La Prisonnière de Bordeaux a été présenté à la Quinzaine des Cinéastes au Festival de Cannes 2024. A noter que Patricia Mazuy avait reçu le Prix de la jeunesse, dans la catégorie film français, pour Saint Cyr en 2000.
Le tournage s’est déroulé entre le 16 octobre et le 2 décembre 2023. Une durée courte, à laquelle s'ajoutait une pluie permanente. Patricia Mazuy précise : "Nous calions les prises entre deux averses. Ce fut un tournage compliqué. Entre autres difficultés, je ne pouvais pas tourner à la prison de Bordeaux, trop décrépite et surpeuplée, impossible d’y aller pour des raisons de sécurité, car je voulais une prison moderne en bord de ville, une prison dans un no man’s land, comme sont souvent les centres de détention modernes."
"La maison d’accueil dont nous voyons l’extérieur se situe à Mont-de-Marsan. On en a reconstruit l’intérieur en faux studio dans un local associatif. Pour les parloirs, nous ne pouvions tourner que le lundi, jour où il n’y a pas de visite… Tout ça était assez acrobatique en terme de logistique."
A noter la présence d'Achille Reggiani dans le rôle du fleuriste. Il s'agit du fils de Patricia Mazuy, qui avait l'un des deux rôles principaux dans le violent Bowling Saturne, le précédent film de la réalisatrice. Il y campait un terrifiant tueur en série.

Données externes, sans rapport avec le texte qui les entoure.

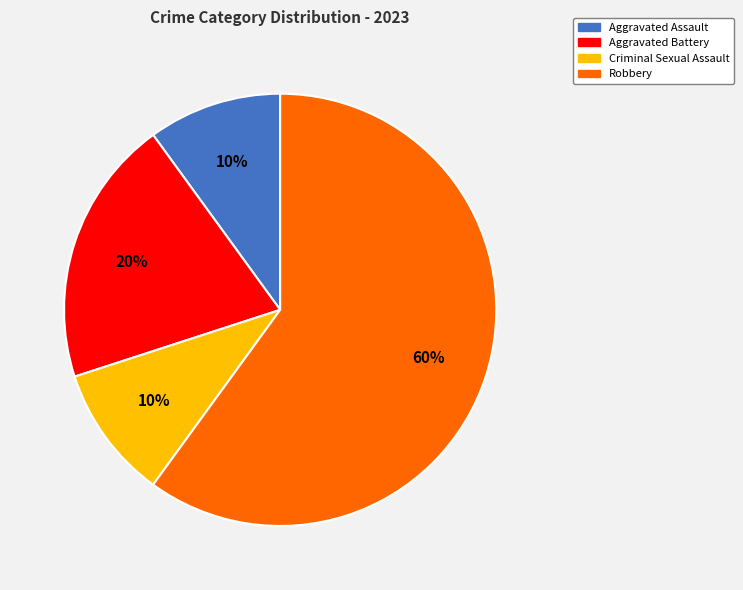

How many slices are in this pie chart?

4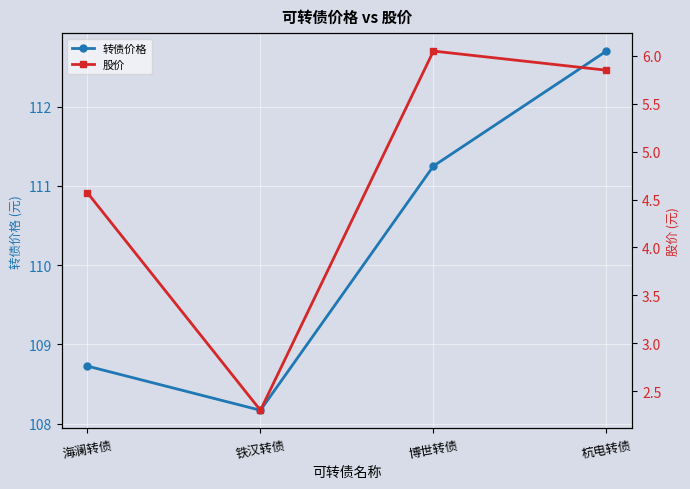

What are all the series names shown in the legend?

转债价格, 股价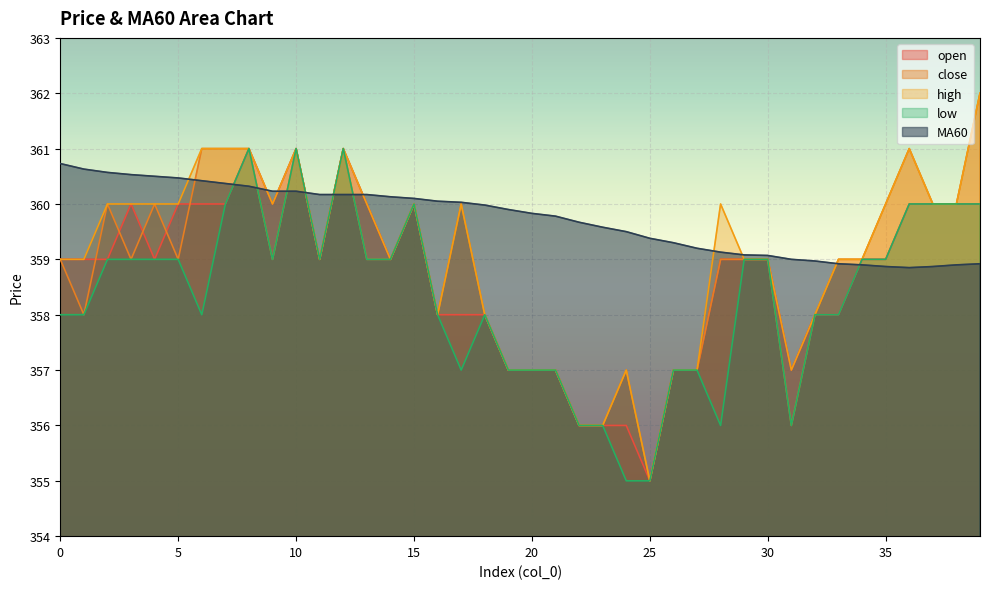

How many lines are shown in the chart?

5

Mina est interprétée par Hafsia Herzi et Alma par Isabelle Huppert. Patricia Mazuy connaît la seconde depuis Saint Cyr (1999) : "Son personnage, Alma, est une héroïne pleine de failles et de flottements, et en même temps d’une générosité absolue, courageuse, même si elle est perchée au-dessus du vide de sa vie, enfermée dans sa solitude… Dans la vraie vie Isabelle a cela en elle". La cinéaste ajoute au sujet de Hafsia : "Hafsia Hersi, bien sûr, je la connaissais dès La Graine et le mulet, et par les films suivants, mais c’est avec son premier film en tant que réalisatrice, Tu mérites un amour, que j’ai eu fort envie de lui proposer un rôle."
"Le contraste entre elles deux me semblait important. Je voulais qu’Hafsia apparaisse comme un contraire d’Isabelle. J’ai demandé à Hafsia d’être plus en chair afin de renforcer l’opposition. Quelques kilos lui ont donné de bonnes joues et quelque chose de sublime dans l’ovale du visage. J’avais un souci avec ses longs cheveux, totalement somptueux, mais infilmables pour moi dans le duo à venir… Après moult essais indescriptibles, nous avons enfin trouvé la coiffure qui la grandissait, le chignon de tresses collées au-dessus de la tête. Il lui ouvrait les yeux, la mettait dans un mélange de conte et de réel actuel. Le film avait trouvé sa princesse."